Those words, with their partner,but I’m not, fog my vision. I don’t look at Santino. I can’t. It’s just me and the concrete between my sandals, where a star of darkness has appeared from a drop of water that fell from his body, or a teardrop that fell from mine.
“I thought,” I continue, but the lump in my throat stops me for a moment. “I thought I didn’t fit in here. I thought you came and dragged me to a place I didn’t belong. Backwards. I thought—” I had to swallow hard again, and another two dark stars joined the first between my feet. “I thought I was better than this life and better than you. I’m sorry if that hurts your feelings but not really.”
He gathers my hands in his as if he is gathering risen dough; gently, but with conviction.
“My feelings aren’t hurt.”
“I never had a chance,” I say. “This is who I was from the start. Everything else was fake. I was acting and I didn’t even know it.”
“Forzetta.” He takes my chin and turns my face up to him, but I can’t look into his eyes right now. I’ve somehow gone from a little violet toForzetta, but I feel neither delicate and beautiful nor powerful for my size.
“You know what this means?” I ask, still turned away, facing a fichus in a pot that I have no interest in.
“No.” I can tell he has some ideas what I mean, but none of them are correct, because he had me dead to rights from the beginning.
“This means I can’t fight it.”
He lets his hand drop, but the rest of him is still. In the pause I hear his thoughts in my head and snap my attention back to him.
“You want to say I shouldn’t have ever fought it,” I snarl.
“No.”
“Then you want to say it’s Zia’s fault for raising me this way. Or America. Or you want to say it doesn’t matter as long as I accept it, right?”

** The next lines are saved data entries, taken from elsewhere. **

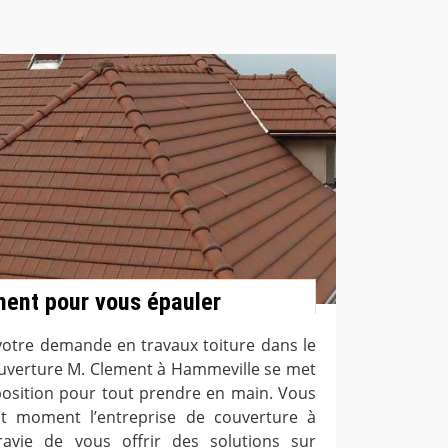
ment pour vous épauler
 votre demande en travaux toiture dans le
couverture M. Clement à Hammeville se met
position pour tout prendre en main. Vous
t moment l’entreprise de couverture à
ravie de vous offrir des solutions sur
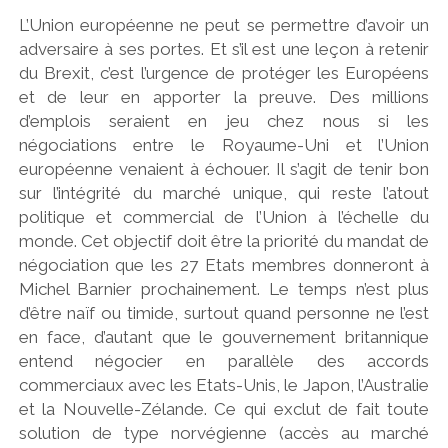
L’Union européenne ne peut se permettre d’avoir un
adversaire à ses portes. Et s’il est une leçon à retenir
du Brexit, c’est l’urgence de protéger les Européens
et de leur en apporter la preuve. Des millions
d’emplois seraient en jeu chez nous si les
négociations entre le Royaume-Uni et l’Union
européenne venaient à échouer. Il s’agit de tenir bon
sur l’intégrité du marché unique, qui reste l’atout
politique et commercial de l’Union à l’échelle du
monde. Cet objectif doit être la priorité du mandat de
négociation que les 27 Etats membres donneront à
Michel Barnier prochainement. Le temps n’est plus
d’être naïf ou timide, surtout quand personne ne l’est
en face, d’autant que le gouvernement britannique
entend négocier en parallèle des accords
commerciaux avec les Etats-Unis, le Japon, l’Australie
et la Nouvelle-Zélande. Ce qui exclut de fait toute
solution de type norvégienne (accès au marché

“What I want to say”—he stands, and my eyes follow his as if they’re on a leash—“is that I’ll miss the fight.”
Sure he would. Resistance keeps it exciting. I thought I was better than my situation, and he knew it. He used it to control me, without letting on where the control was coming from. What’s more entertaining than a puppet that thinks it’s a real girl?
But he doesn’t seem self-satisfied. He seems ashamed, and that isn’t as rewarding as I assumed it would be.
“Do you think he would have told me?” I ask. “My father?
“Told you what?”
“That he’d promised me to you?”
“È complicato.”
Of course he says it’s complicated, because he thinks I can’t handle it.
“Ciò che non è, Santino?”
What isn’t, Santino?
He huffs a little laugh that’s more frustration than delight.
“Italian language isn’t,” he says. “Cosa non lo è, Violetta. The ‘what’ is an idea. Not a thing. You saycosa non lo è.”
“Is the ‘what’ in ‘whatever’ a thing or an idea?”
He drops into a chair, leans back, and lays an ankle on a knee, because after all my tears and questions, he’s made a decision, and that’s what counts.
“You will learn to speak.”
Of course I could talk just fine, but when someone from the old country says speak at the end of a sentence, they mean speak Italian, as if they were dropping an unnecessary word. If one speaks, they speak our language. Otherwise, they’re just talking.
And despite the realization that I am now—and always have been—steeped in his world, I still feel as if I’m being dragged into it.